* What to work on *
1. In the text on cheating in MW3, what collective name does the group handling cheater complaints use?
2. Quote, without changes, the part of the text on cheating in MW3 that opens with the words containing "There had to" and closes with "in the game.".

When MW3 came out the hacks followed and it looked like the whole situation was set to repeat itself, but it did seem like it had improved somewhat. I said in my review that the number of obvious cheaters seemed a lot lower than they were during the first few weeks with MW2, but the problem did still persist and there still wasn’t any easy way to report them or vote to kick them from a game. As before, the hackers just laughed at the VAC system as ineffective and the engine was still fundamentally the same as before, so what was responsible for the lower number of cheaters?
As it turns out, IW assigned someone to handle complaints of cheaters in MW3. Initially it was one person on Twitter named BanCandy who handled complaints for all platforms the game is on, but it should go without saying that she was quickly overwhelmed by the deluge. Now it’s a group of people under the collective name @IWEnforcers and they are some busy beavers. I’ve been following their tweets for quite awhile now and they are swinging the ban hammer as fast as you can manage. This has helped a great deal, but the reporting still wasn’t easy. They required that you be able to provide some evidence for the cheating such as a YouTube video and a link to the player’s Steam profile page. The Theater Mode in MW3 allows you play back a game and even render a YouTube clip so long as it’s smaller than 29 seconds which is barely enough to show one death with a killcam.
There had to be a better way and a clever fellow who goes by the alias Xifon came up with one. He created the MW3SA Reporting Tool which allows you browse through the demo files created by the game’s theater mode and lists off all of the players in each saved game. You find the game that had the hacker in it (it looks up each player’s Steam profile to make it easy) and then click on their name and hit Report. It opens a window and allows you to type in a description and then sends that along with the entire demo file off to IW where they can load it up and watch the playback from that player’s perspective to see exactly what happened in the game.

* Record set *

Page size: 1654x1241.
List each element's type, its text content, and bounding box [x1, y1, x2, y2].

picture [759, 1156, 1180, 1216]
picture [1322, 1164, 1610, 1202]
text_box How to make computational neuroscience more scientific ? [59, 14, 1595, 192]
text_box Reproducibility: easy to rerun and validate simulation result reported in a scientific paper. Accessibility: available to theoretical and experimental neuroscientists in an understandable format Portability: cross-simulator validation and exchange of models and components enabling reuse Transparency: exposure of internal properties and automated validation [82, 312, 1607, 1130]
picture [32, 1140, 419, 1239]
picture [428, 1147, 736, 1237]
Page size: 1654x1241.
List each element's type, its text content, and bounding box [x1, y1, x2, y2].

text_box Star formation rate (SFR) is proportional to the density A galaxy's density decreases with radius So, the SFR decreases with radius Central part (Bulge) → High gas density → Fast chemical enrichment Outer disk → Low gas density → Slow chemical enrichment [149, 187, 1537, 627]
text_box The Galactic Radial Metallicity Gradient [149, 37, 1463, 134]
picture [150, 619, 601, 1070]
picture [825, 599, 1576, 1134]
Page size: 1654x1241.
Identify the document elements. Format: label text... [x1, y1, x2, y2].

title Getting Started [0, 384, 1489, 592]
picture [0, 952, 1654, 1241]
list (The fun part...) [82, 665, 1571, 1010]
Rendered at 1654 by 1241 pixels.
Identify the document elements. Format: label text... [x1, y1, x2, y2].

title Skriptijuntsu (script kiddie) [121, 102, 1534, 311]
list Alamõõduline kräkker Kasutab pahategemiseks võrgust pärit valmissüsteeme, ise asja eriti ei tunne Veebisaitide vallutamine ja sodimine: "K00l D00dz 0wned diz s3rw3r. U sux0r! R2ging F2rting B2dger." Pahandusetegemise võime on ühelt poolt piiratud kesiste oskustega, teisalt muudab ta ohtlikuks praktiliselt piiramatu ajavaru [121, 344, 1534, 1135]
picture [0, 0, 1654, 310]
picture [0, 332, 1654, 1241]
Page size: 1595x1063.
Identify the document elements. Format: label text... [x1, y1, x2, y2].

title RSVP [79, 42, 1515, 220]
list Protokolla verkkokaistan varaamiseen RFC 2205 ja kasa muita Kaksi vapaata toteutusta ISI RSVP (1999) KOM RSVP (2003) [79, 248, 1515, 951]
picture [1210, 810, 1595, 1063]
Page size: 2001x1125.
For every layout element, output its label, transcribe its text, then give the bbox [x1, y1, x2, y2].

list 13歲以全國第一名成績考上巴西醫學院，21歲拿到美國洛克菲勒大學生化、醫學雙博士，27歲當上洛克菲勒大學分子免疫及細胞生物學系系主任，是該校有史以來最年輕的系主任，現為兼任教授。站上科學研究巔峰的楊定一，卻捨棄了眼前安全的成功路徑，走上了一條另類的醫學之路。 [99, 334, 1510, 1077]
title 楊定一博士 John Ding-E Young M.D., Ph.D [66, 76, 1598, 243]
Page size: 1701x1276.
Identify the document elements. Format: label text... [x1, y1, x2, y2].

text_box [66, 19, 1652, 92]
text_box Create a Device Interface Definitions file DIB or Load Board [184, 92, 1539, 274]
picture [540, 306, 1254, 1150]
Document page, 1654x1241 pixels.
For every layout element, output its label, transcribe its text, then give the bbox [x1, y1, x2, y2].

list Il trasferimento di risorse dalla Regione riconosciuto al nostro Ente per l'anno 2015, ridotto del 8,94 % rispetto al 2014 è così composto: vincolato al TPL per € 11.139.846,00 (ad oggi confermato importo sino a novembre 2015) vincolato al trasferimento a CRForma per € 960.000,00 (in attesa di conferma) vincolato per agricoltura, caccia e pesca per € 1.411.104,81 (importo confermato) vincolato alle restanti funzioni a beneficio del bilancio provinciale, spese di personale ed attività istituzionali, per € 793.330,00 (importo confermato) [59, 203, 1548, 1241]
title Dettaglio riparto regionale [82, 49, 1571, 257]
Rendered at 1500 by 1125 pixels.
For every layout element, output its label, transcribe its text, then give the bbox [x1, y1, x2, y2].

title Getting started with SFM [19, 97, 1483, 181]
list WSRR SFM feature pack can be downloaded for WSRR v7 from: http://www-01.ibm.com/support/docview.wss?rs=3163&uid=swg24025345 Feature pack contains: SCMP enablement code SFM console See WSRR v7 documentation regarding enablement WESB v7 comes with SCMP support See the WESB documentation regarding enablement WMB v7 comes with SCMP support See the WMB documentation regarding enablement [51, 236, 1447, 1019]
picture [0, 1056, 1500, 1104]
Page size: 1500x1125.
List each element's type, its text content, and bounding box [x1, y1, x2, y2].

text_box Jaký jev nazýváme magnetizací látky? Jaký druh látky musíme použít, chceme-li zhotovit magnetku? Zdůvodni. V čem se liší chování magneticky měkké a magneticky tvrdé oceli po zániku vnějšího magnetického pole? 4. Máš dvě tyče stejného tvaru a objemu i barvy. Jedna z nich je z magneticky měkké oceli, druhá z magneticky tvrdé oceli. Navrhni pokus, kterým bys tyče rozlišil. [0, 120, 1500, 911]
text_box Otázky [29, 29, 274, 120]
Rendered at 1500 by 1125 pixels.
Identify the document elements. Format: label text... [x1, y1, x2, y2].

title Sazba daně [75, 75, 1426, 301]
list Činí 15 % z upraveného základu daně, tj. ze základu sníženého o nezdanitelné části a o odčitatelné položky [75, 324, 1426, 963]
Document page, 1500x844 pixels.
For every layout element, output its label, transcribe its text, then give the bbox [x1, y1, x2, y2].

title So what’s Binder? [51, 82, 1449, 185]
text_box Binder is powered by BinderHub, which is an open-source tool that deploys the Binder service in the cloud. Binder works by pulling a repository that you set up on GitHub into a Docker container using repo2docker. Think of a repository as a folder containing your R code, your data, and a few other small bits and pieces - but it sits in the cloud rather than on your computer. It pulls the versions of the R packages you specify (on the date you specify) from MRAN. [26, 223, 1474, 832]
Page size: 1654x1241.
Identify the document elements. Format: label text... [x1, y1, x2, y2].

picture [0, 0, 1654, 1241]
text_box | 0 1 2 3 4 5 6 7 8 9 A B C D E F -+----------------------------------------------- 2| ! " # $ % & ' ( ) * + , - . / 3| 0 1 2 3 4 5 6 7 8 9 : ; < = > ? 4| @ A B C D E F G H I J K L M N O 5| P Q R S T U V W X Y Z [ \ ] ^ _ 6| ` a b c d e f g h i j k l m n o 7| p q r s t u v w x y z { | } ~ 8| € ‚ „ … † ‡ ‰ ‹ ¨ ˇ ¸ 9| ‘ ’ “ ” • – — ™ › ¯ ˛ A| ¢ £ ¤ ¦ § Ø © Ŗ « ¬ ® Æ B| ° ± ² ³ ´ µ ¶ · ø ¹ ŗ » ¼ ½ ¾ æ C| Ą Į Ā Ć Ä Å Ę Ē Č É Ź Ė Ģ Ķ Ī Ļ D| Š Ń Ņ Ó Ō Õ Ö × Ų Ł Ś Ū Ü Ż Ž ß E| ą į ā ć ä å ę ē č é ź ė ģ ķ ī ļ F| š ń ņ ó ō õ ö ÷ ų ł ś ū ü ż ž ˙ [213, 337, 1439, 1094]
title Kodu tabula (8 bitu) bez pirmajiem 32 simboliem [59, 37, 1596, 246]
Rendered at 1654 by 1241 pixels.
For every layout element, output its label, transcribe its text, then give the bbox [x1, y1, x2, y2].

* The replies *
1. @IWEnforcers

2.
There had to be a better way and a clever fellow who goes by the alias Xifon came up with one. He created the MW3SA Reporting Tool which allows you browse through the demo files created by the game’s theater mode and lists off all of the players in each saved game. You find the game that had the hacker in it (it looks up each player’s Steam profile to make it easy) and then click on their name and hit Report. It opens a window and allows you to type in a description and then sends that along with the entire demo file off to IW where they can load it up and watch the playback from that player’s perspective to see exactly what happened in the game.